* [Source records]
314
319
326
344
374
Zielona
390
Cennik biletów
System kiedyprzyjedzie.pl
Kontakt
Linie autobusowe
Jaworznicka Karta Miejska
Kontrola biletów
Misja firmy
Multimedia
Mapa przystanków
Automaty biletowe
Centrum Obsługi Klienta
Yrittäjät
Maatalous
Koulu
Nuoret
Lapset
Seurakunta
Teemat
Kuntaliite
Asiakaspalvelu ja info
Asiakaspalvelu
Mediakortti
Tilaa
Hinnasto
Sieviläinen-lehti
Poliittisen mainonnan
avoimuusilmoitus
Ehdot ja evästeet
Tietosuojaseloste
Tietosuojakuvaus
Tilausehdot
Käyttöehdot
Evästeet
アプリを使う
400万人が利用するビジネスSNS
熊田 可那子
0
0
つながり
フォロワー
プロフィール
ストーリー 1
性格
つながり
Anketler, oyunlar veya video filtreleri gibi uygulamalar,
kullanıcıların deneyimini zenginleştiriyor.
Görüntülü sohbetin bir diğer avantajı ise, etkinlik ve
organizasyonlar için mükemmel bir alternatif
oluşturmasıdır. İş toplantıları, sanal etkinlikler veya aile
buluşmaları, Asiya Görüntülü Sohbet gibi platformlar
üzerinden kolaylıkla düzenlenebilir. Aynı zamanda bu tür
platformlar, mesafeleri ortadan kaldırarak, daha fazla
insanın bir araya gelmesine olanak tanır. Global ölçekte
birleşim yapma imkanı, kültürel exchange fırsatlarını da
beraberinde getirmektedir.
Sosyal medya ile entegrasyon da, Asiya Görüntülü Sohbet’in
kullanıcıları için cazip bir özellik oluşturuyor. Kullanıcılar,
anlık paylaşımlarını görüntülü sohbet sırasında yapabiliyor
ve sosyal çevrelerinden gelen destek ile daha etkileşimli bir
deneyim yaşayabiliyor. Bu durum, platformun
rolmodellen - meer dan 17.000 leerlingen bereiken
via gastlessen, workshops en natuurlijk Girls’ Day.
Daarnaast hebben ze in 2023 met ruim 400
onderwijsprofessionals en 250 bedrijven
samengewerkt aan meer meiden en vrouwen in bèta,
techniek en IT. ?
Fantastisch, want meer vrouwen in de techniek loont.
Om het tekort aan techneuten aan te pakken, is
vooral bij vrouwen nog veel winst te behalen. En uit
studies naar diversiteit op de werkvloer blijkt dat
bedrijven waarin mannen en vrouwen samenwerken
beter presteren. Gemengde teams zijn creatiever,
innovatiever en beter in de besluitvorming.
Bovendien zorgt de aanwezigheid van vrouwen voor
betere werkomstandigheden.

* [The problem]
Reproduce every line of the entries above verbatim, keeping each line break where it falls.

* [Output of the exercise]
314
319
326
344
374
Zielona
390
Cennik biletów
System kiedyprzyjedzie.pl
Kontakt
Linie autobusowe
Jaworznicka Karta Miejska
Kontrola biletów
Misja firmy
Multimedia
Mapa przystanków
Automaty biletowe
Centrum Obsługi Klienta
Yrittäjät
Maatalous
Koulu
Nuoret
Lapset
Seurakunta
Teemat
Kuntaliite
Asiakaspalvelu ja info
Asiakaspalvelu
Mediakortti
Tilaa
Hinnasto
Sieviläinen-lehti
Poliittisen mainonnan
avoimuusilmoitus
Ehdot ja evästeet
Tietosuojaseloste
Tietosuojakuvaus
Tilausehdot
Käyttöehdot
Evästeet
アプリを使う
400万人が利用するビジネスSNS
熊田 可那子
0
0
つながり
フォロワー
プロフィール
ストーリー 1
性格
つながり
Anketler, oyunlar veya video filtreleri gibi uygulamalar,
kullanıcıların deneyimini zenginleştiriyor.
Görüntülü sohbetin bir diğer avantajı ise, etkinlik ve
organizasyonlar için mükemmel bir alternatif
oluşturmasıdır. İş toplantıları, sanal etkinlikler veya aile
buluşmaları, Asiya Görüntülü Sohbet gibi platformlar
üzerinden kolaylıkla düzenlenebilir. Aynı zamanda bu tür
platformlar, mesafeleri ortadan kaldırarak, daha fazla
insanın bir araya gelmesine olanak tanır. Global ölçekte
birleşim yapma imkanı, kültürel exchange fırsatlarını da
beraberinde getirmektedir.
Sosyal medya ile entegrasyon da, Asiya Görüntülü Sohbet’in
kullanıcıları için cazip bir özellik oluşturuyor. Kullanıcılar,
anlık paylaşımlarını görüntülü sohbet sırasında yapabiliyor
ve sosyal çevrelerinden gelen destek ile daha etkileşimli bir
deneyim yaşayabiliyor. Bu durum, platformun
rolmodellen - meer dan 17.000 leerlingen bereiken
via gastlessen, workshops en natuurlijk Girls’ Day.
Daarnaast hebben ze in 2023 met ruim 400
onderwijsprofessionals en 250 bedrijven
samengewerkt aan meer meiden en vrouwen in bèta,
techniek en IT. ?
Fantastisch, want meer vrouwen in de techniek loont.
Om het tekort aan techneuten aan te pakken, is
vooral bij vrouwen nog veel winst te behalen. En uit
studies naar diversiteit op de werkvloer blijkt dat
bedrijven waarin mannen en vrouwen samenwerken
beter presteren. Gemengde teams zijn creatiever,
innovatiever en beter in de besluitvorming.
Bovendien zorgt de aanwezigheid van vrouwen voor
betere werkomstandigheden.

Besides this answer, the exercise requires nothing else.